In our copyrighted world, where branding is everything, copying is the eight sin. Forget celebration, the copiers are usually struck with a lawsuit and sued for millions (depending upon who is the artist) and paralleled to devils and evil people. It’s considered the worse kind of creativity, in fact, there’s no creativity in a copy. Oh, and btw, I was sure about this myself. As an author who’s writing my first book, I dream of a time when I wont be financially dependent and the only way to do that is to copyright and sell my creative work. if someone copies it, I will be completely heartbroken.
But then what about the new copy-paste generation that is coming up? Aren’t they, with information just a google search away and no qualms about copy-pasting articles, thoughts, ideas from the online world, going the same way as the Romans? There’s one difference though. The Romans were crediting the master they copied. So if someone copies you as a creator and credits you for the original, would you be all right? Or do you need a part of the royalties?

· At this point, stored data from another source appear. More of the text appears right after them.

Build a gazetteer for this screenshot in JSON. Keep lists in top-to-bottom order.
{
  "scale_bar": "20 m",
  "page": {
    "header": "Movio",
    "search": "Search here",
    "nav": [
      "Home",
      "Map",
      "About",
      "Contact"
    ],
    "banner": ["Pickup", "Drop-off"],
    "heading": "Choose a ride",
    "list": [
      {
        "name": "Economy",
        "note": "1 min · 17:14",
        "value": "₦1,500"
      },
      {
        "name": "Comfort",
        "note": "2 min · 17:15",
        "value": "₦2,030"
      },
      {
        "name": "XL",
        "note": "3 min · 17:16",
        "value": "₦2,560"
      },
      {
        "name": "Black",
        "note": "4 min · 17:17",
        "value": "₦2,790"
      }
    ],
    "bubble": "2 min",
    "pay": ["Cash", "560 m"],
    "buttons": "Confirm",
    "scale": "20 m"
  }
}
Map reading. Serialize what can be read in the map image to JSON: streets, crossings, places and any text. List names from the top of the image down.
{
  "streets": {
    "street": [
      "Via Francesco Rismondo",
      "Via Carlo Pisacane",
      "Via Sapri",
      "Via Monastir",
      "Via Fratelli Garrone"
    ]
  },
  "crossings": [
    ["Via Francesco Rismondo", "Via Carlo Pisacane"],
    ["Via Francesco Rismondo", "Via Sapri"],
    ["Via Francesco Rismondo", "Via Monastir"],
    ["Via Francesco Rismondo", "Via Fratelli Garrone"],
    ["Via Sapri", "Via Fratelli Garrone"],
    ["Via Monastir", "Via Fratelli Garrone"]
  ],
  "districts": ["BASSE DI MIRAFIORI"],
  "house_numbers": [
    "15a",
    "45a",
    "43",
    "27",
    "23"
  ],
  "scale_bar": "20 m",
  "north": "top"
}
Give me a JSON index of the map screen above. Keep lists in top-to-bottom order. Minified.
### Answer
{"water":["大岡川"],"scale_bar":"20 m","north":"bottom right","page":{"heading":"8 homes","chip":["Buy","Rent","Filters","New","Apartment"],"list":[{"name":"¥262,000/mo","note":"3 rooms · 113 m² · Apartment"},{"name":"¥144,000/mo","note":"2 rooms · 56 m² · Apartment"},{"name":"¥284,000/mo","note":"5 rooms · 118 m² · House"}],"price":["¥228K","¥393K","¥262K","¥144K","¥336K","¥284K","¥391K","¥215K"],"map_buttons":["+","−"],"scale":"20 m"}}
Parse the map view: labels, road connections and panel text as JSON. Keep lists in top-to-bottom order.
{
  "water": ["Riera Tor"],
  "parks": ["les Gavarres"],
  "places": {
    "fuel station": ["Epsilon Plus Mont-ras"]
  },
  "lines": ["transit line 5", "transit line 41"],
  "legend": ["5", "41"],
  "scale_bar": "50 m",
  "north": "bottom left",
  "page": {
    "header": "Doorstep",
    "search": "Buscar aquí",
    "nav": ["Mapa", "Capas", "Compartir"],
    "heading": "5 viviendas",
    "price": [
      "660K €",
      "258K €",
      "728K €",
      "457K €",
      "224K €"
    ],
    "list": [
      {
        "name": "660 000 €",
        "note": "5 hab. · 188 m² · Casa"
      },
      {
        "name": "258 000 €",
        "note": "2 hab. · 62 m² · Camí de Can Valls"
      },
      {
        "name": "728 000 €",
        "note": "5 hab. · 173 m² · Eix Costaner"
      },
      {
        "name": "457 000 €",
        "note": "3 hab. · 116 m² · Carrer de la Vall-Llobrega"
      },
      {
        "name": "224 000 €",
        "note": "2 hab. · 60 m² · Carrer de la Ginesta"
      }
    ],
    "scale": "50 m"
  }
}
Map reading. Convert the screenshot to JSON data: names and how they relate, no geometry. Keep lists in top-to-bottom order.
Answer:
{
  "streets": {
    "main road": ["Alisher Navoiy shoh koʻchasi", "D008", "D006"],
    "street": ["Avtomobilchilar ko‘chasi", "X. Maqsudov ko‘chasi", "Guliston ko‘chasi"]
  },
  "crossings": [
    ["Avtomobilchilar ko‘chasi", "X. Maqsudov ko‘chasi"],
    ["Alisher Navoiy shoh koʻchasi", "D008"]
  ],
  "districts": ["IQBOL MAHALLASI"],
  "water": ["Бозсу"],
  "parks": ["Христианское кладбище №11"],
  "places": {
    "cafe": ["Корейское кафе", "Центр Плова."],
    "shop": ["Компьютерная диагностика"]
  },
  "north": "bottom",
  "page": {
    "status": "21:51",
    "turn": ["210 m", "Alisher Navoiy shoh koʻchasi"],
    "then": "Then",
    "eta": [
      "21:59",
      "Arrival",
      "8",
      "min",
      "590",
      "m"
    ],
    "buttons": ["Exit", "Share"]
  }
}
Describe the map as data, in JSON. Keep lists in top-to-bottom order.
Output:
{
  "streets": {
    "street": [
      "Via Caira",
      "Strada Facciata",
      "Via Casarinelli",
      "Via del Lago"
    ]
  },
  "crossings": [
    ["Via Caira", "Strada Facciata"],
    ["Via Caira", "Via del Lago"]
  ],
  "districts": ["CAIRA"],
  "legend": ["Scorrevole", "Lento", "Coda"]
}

I just took a two week trip to Paris and Italy. Instead of a one-shot summary of the travel, I am breaking my experiences up in thoughts, ideas and learning I took away from the beautiful continent. Presented in a series of blogs called Notes from Europe, it will be written across a few days, weeks or months, I am not sure which. I aim to present things I remember to have thought when I was in the continent from where modern culture as we know it has stemmed from.